Não li o livro físico, o que é uma pena, pois me parece uma edição muito bonita. A tradução de Heci Regina Candiani está ótima e o ebook não tem grandes problemas de revisão ou de diagramação.
Obra e realidade
O livro estava pronto quando aconteceu o terremoto seguido de tsunami que devastou o Japão. Ruth Ozeki então o reescreveu para encaixar a tragédia no enredo por achar aquela uma realidade brutal demais para ser ignorada no contexto. A escritora do livro é a própria autora, tentando se encontrar com sua personagem no tempo e no espaço.Demorei bastante tempo para digerir esse livro, pois ele tem um conteúdo muito denso, uma história pesada - pois Nao sobre muito bullying e se envolve até com prostituição - e tem passagens sobre mecânica quântica que tentam explicar o que Nao chama de ser-tempo. A vida e história das três mulheres é muito bonita e difícil de acompanhar, pois todas têm suas próprias tragédias. Mas as três estão tão ligadas no tempo e no espaço, que não é possível mais separá-las. É aí que entra a mecânica quântica, porém a forma como foi explicada no final do livro se arrasta demais. Era algo que não precisava de tanta explicação, senti como se a autora não quisesse deixar a história ir embora e a esticou ao máximo.
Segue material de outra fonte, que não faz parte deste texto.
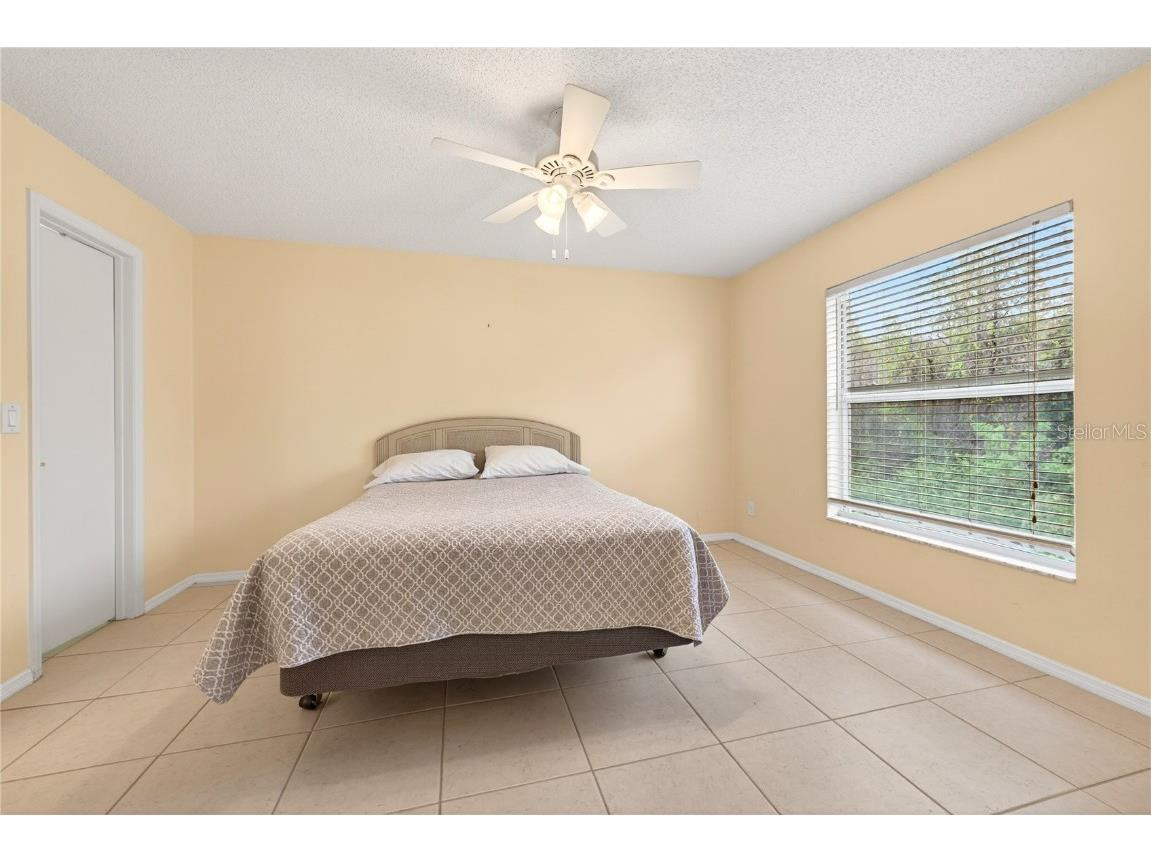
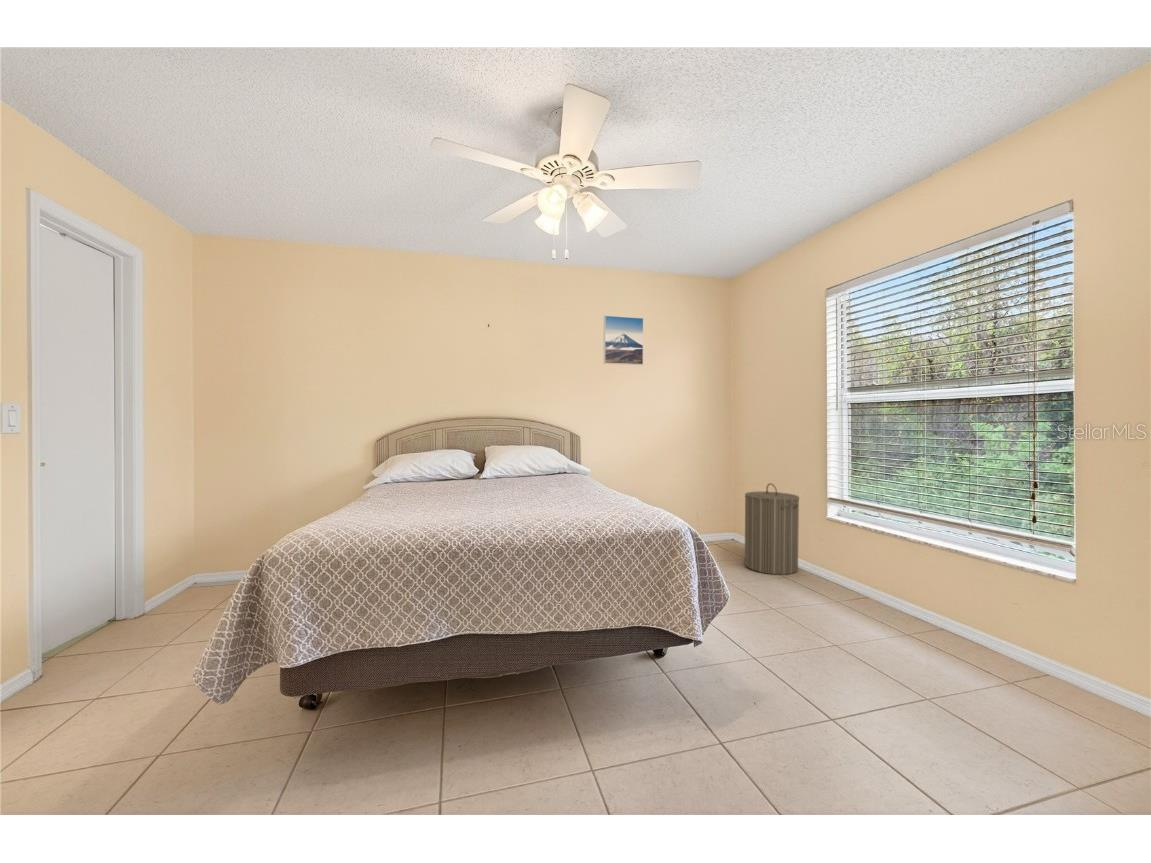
+ laundry hamper [744,482,800,576]
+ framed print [603,314,645,366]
Mesmo com esse final um tanto alongado, recomendo a leitura. Alerto que as passagens de Nao sofrendo bullying são bastante pesadas e você sofre demais com a personagem.
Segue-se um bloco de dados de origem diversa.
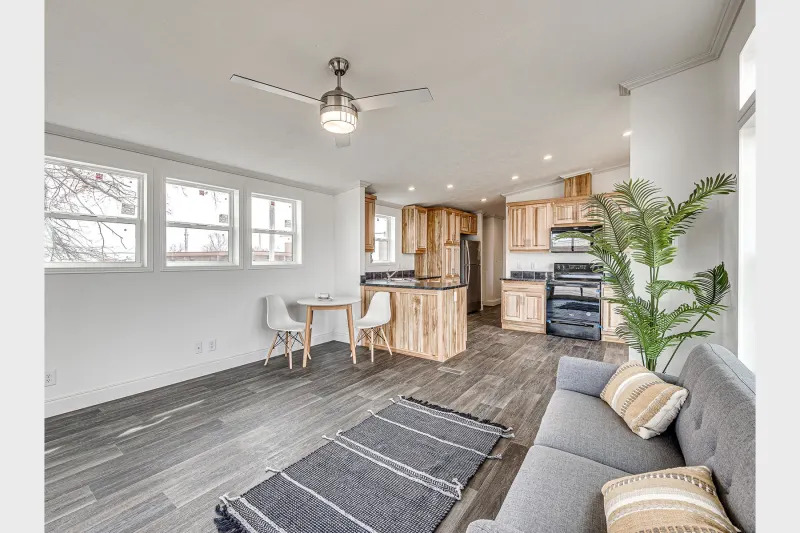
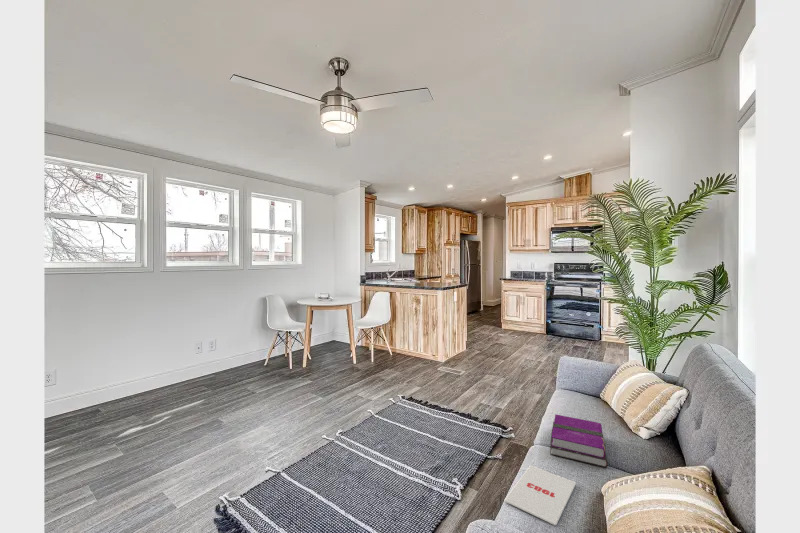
+ magazine [503,464,577,526]
+ hardback book [549,413,609,468]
Ruth Ozeki é uma escritora americana-canadense, cineasta e sacerdote zen budista. Ganhadora de vários prêmios, foi a vencedora do Women's Prize de 2022.
PONTOS POSITIVOS
Nao, Jiko e Ruth
Bem escrito
Viaja pelo tempo
PONTOS NEGATIVOS
Final um tanto longo
Violência
Nao, Jiko e Ruth
Bem escrito
Viaja pelo tempo
PONTOS NEGATIVOS
Final um tanto longo
Violência
Avaliação do MS?
Fazer a releitura foi tão impactante quanto a primeira vez lendo o livro. Nao, Ruth e Jiko são personagens incríveis e fiquei tentada a imaginar o quanto da própria Ozeki está presente nelas. A ficção é uma ferramenta que desnuda totalmente seu autor e acaba sendo mais sincero do que uma autobiografia. Cinco aliens para o livro e uma forte indicação para você ler também!Até mais!